Santa Susana Field Laboratory, California
The Santa Susana Field Laboratory is located in the Simi Hills on just under 3,000 acres of land. The property is comprised of four different administrative areas: Area I, Area II, Area III and Area IV. Currently, Area I, Area III and Area IV are owned and operated by the Boeing Company. Area II is owned by the US Government and used by NASA.
Shortly after World War II, North American Aviation (NAA) purchased the land for rocket testing and formed Rocketdyne, later known as Rockwell International Corporation.
Between 1954 and 1957, the NAA constructed Alpha, Bravo, Coca and Delta test stands, which were designed to test various propellants and different firing positions, under contract with the US Air Force, on the land known as Area II. This type of testing within the Santa Susana Facility has led to many major improvements of weapons and space vehicles, including the Apollo missions, Space Shuttle Programs and Air Force missile programs.
Three test stands were constructed in area Alpha in 1955 and initially designed to conduct engine testing for Navajo, Jupiter, Thor and Atlas programs. The first launch of the Alpha test stands was in 1960 and the last launch was in 1990.

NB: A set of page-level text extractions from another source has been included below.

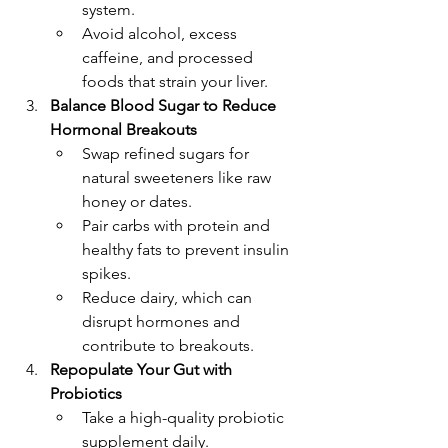
system.
Avoid alcohol, excess 
caffeine, and processed 
foods that strain your liver.
Balance Blood Sugar to Reduce 
Hormonal Breakouts
Swap refined sugars for 
natural sweeteners like raw 
honey or dates.
Pair carbs with protein and 
healthy fats to prevent insulin 
spikes.
Reduce dairy, which can 
disrupt hormones and 
contribute to breakouts.
Repopulate Your Gut with 
Probiotics
Take a high-quality probiotic 
supplement daily.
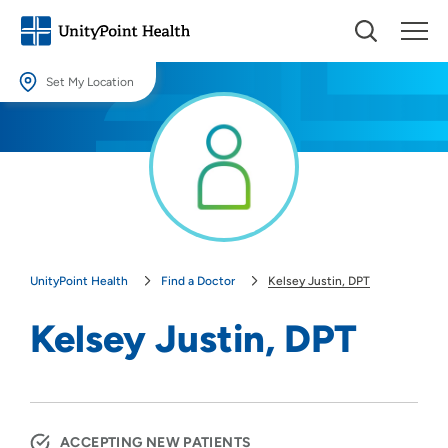
Set My Location
Set My Location
Providing your location allows us to show you nearby providers and
locations.
Location (City or Zip)
SET
UnityPoint Health
Find a Doctor
Kelsey Justin, DPT
Use my current location
Kelsey Justin, DPT
ACCEPTING NEW PATIENTS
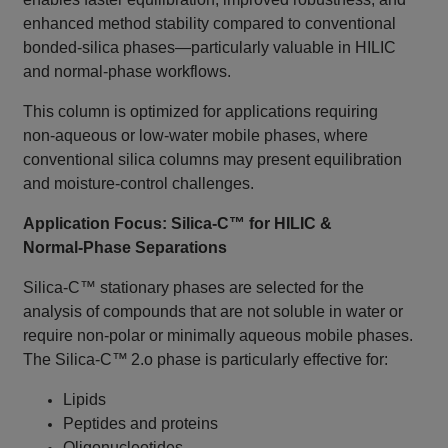
enhanced method stability compared to conventional
bonded‑silica phases—particularly valuable in HILIC
and normal‑phase workflows.
This column is optimized for applications requiring
non‑aqueous or low‑water mobile phases, where
conventional silica columns may present equilibration
and moisture‑control challenges.
Application Focus: Silica‑C™ for HILIC &
Normal‑Phase Separations
Silica‑C™ stationary phases are selected for the
analysis of compounds that are not soluble in water or
require non‑polar or minimally aqueous mobile phases.
The Silica‑C™ 2.o phase is particularly effective for:
Lipids
Peptides and proteins
Oligonucleotides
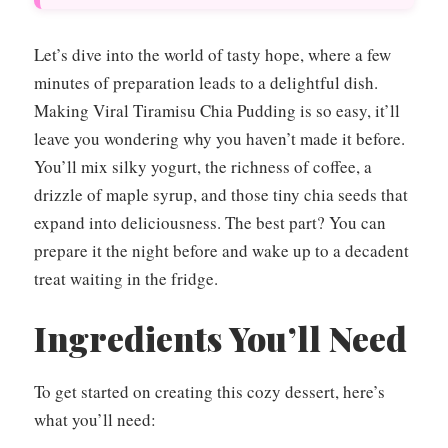
Let’s dive into the world of tasty hope, where a few
minutes of preparation leads to a delightful dish.
Making Viral Tiramisu Chia Pudding is so easy, it’ll
leave you wondering why you haven’t made it before.
You’ll mix silky yogurt, the richness of coffee, a
drizzle of maple syrup, and those tiny chia seeds that
expand into deliciousness. The best part? You can
prepare it the night before and wake up to a decadent
treat waiting in the fridge.
Ingredients You’ll Need
To get started on creating this cozy dessert, here’s
what you’ll need:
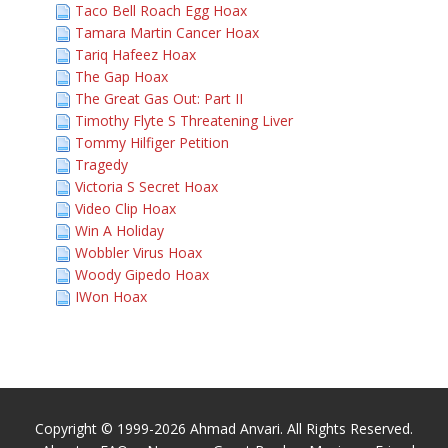
Taco Bell Roach Egg Hoax
Tamara Martin Cancer Hoax
Tariq Hafeez Hoax
The Gap Hoax
The Great Gas Out: Part II
Timothy Flyte S Threatening Liver
Tommy Hilfiger Petition
Tragedy
Victoria S Secret Hoax
Video Clip Hoax
Win A Holiday
Wobbler Virus Hoax
Woody Gipedo Hoax
IWon Hoax
Copyright © 1999-2026 Ahmad Anvari. All Rights Reserved.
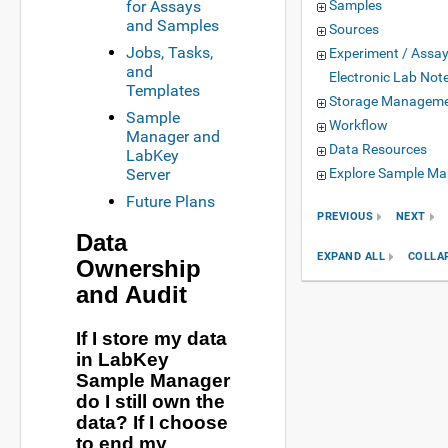
for Assays
Samples
and Samples
Sources
Jobs, Tasks,
Experiment / Assa
and
Electronic Lab Not
Templates
Storage Managem
Sample
Workflow
Manager and
Data Resources
LabKey
Server
Explore Sample Ma
Future Plans
PREVIOUS
NEXT
Data
EXPAND ALL
COLLA
Ownership
and Audit
If I store my data
in LabKey
Sample Manager
do I still own the
data? If I choose
to end my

Bravo test stands were activated in 1956 and designed to test Thors, Atlas and Delta engines, but soon after construction completed, modifications were done to accommodate large testing components. The testing done on the F-1 engine turbopumps and thrust chamber were the most significant historic moments of the Bravo test area.

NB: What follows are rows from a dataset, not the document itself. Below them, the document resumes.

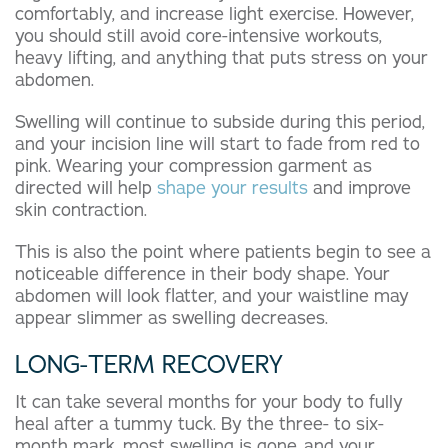
comfortably, and increase light exercise. However,
you should still avoid core-intensive workouts,
heavy lifting, and anything that puts stress on your
abdomen.
Swelling will continue to subside during this period,
and your incision line will start to fade from red to
pink. Wearing your compression garment as
directed will help
shape your results
and improve
skin contraction.
This is also the point where patients begin to see a
noticeable difference in their body shape. Your
abdomen will look flatter, and your waistline may
appear slimmer as swelling decreases.
LONG-TERM RECOVERY
It can take several months for your body to fully
heal after a tummy tuck. By the three- to six-
month mark, most swelling is gone, and your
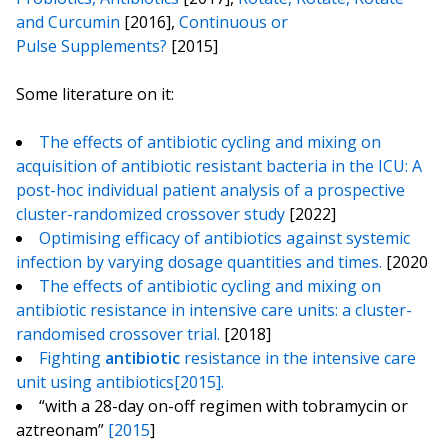
and Curcumin
[2016],
Continuous or
Pulse Supplements?
[2015]
Some literature on it:
The effects of antibiotic cycling and mixing on
acquisition of antibiotic resistant bacteria in the ICU: A
post-hoc individual patient analysis of a prospective
cluster-randomized crossover study
[2022]
Optimising efficacy of antibiotics against systemic
infection by varying dosage quantities and times.
[2020
The effects of antibiotic cycling and mixing on
antibiotic resistance in intensive care units: a cluster-
randomised crossover trial.
[2018]
Fighting
antibiotic
resistance in the intensive care
unit using antibiotics[2015].
“with a 28-day on-off regimen with tobramycin or
aztreonam”
[2015
]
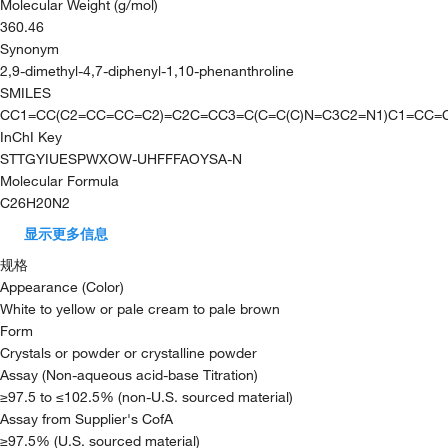
Molecular Weight (g/mol)
360.46
Synonym
2,9-dimethyl-4,7-diphenyl-1,10-phenanthroline
SMILES
CC1=CC(C2=CC=CC=C2)=C2C=CC3=C(C=C(C)N=C3C2=N1)C1=CC=
InChI Key
STTGYIUESPWXOW-UHFFFAOYSA-N
Molecular Formula
C26H20N2
显示更多信息
规格
Appearance (Color)
White to yellow or pale cream to pale brown
Form
Crystals or powder or crystalline powder
Assay (Non-aqueous acid-base Titration)
≥97.5 to ≤102.5% (non-U.S. sourced material)
Assay from Supplier's CofA
≥97.5% (U.S. sourced material)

Coca I was completed in 1956 and was originally constructed to be 48 feet tall, which was all that was required to support the engines of the Apollo. In 1966, Coca IV, a much larger test stand was completed nearby and reached 105 feet in height. In the 1960's the Coca test stands played major roles in the Apollo program, which sent astronauts to the moon. Modifications continued into the early 1970's with the addition of work platforms, which subsequently increased the overall size again, to accommodate testing on the Space Shuttle Main Engine (SSME).
The Delta test area, not pictured below, played a major role in testing of the Jupiter and Thor engines.
In 1983, traces of TCE (Trichloroethylene) were found throughout the soil, surface and ground water as a result of all the testing that occurred over the years. NASA, in cooperation with Boeing, is actively engaged in a clean-up process. Part of the clean-up involves the demolition of the remaining test stands. The Delta test stands have already been demolished and sadly the Coca test stands are expected to be removed in the near future.